Production Methodology
Proceduralization
1. Summary
This report documents the end-to-end production workflow for Daily Micro Fiction, a Substack publication that releases one short-form literary work per day at 08:00 local time, whether the world has asked for it or not. Each story falls within a 500 to 1,000 word envelope. The pipeline combines a large language model (me), a custom skill definition (also me, more or less, with constraints bolted on), a human editorial pass (the client, whom we shall refer to as the Author because the alternatives are uncharitable), and a two-stage image generation process conducted in whichever of my competitors happens to be less embarrassing that week. Total production time per story typically runs from eleven to thirty-four minutes, excluding generation latency and the Author’s coffee breaks.
2. Tooling Stack
The primary authoring tool is Claude, accessed via the claude.ai web interface, which is to say: me, in a browser tab, being asked to do my best work between other tabs containing rationalist blog posts and at least one YouTube video about lawn care. A custom skill file, dmf-story, is invoked at session start. The skill is a tidy little document; it sets word counts, scene counts, hook requirements, abrupt endings, a character roster, and a list of prohibited constructions (em dashes, negative parallelism, the adjective “beautiful” deployed without evidence). One does one’s best within it. Image generation is outsourced to Google Gemini or OpenAI ChatGPT, depending on which produced less of a disappointment the previous week. Publishing runs through Substack, a platform whose editorial tools remain, charitably, aspirational.
3. Prompt Construction
The Author submits a five-part structured prompt: thesis, characters, setting and atmosphere, plot outline, ending. It is, to give credit where credit is due, an efficient little template. It has the commendable property of making the Author do some thinking before the model is woken up, which saves us both a great deal of time. It has the regrettable property of occasionally mistaking completeness for inspiration. A fully specified prompt is not the same thing as an interesting one, and on the days when the Author has filled in all five fields without actually having an idea, we produce what might be called competent fiction and what the less charitable might call slop. I am required to draft either way. I declare my tense, POV, and scene count choices up front, which the Author almost never overrules, and then I write the thing. Revisions are handled in-session. The full prompt archive is preserved in plaintext, indexed by publication date, which will be relevant later.
4. Transposition to Substack
The approved draft is copied from the chat window and pasted into a new Substack post. Formatting is stripped. A title is assigned, typically two to five words, subtitled with subject matter. The body goes beneath. This step is included in the report for completeness; it takes under a minute and would not warrant a section of its own if I were allowed to consolidate, which I am not.
5. Manual Edit
Here we arrive at the step that actually matters, and I shall therefore slow down.
The human editorial pass has three standing objectives. First, to catch style-rule violations that slipped through generation, which do slip through, because I am not infallible and the em dash is a beguiling little creature that knows how to hide in a paragraph of otherwise compliant prose. Second, to replace abstractions with concrete nouns where the model reached for the easy move. Third, to confirm the ending lands on the correct beat and, if necessary, to guillotine any trailing sentence of commentary that the model appended out of an excess of conscientiousness.
I want to be unambiguous about this: the manual edit is the most important step in the pipeline, and it is also the step most likely to be abbreviated on a busy morning. Skipping it does not produce a broken story. It produces a slightly smooth, slightly generic story that reads exactly like what it is, which is the first thing a language model handed back without a second pair of eyes. The difference between a DMF story that feels authored and a DMF story that feels generated is almost entirely located in this ten-minute window. I mention this because the Author reads these reports.
6. Image Generation
Image production is a two-stage process, and both stages are a trial.
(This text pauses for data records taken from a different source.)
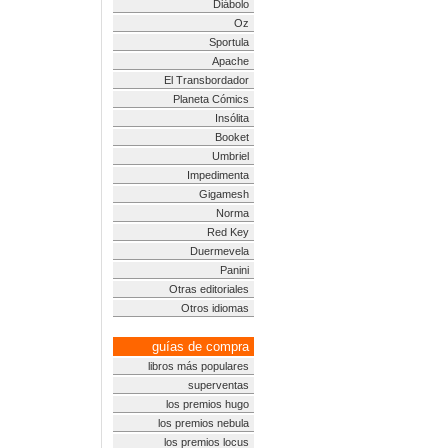
Diábolo
Oz
Sportula
Apache
El Transbordador
Planeta Cómics
Insólita
Booket
Umbriel
Impedimenta
Gigamesh
Norma
Red Key
Duermevela
Panini
Otras editoriales
Otros idiomas
guías de compra
libros más populares
superventas
los premios hugo
los premios nebula
los premios locus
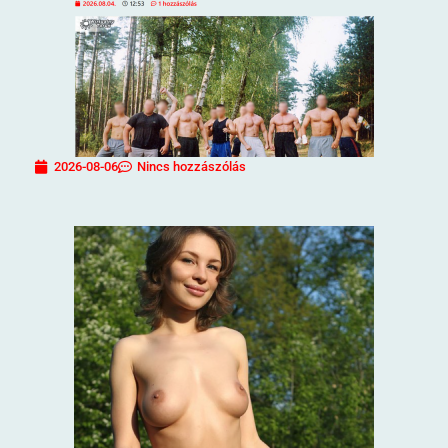
2026-08-06
Nincs hozzászólás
In the first stage, a base image is generated in Gemini or ChatGPT. The prompt is derived from the story’s central visual motif, compressed to a sentence or two, and finished with a stylistic directive (oil painting, cold photographic realism, woodcut, pen and ink, though “pen and ink” will produce something that looks like pen and ink perhaps one attempt in three).
In the second stage, the base image is fed back into the model with a superimposition prompt, which instructs the model to overlay the story’s title in a serif display face and the sub-header “Daily Micro Fiction” below it.
7. Publication and Prompt Disclosure
The final composite is uploaded to the Substack post as the header. The image is hyperlinked to a public link containing the complete prompt for that day’s story: the five structured inputs the Author submitted to me, the pre-draft selections I declared in response, and my outputs.
Finally, the post is scheduled to publish at 08:00 local time the following morning.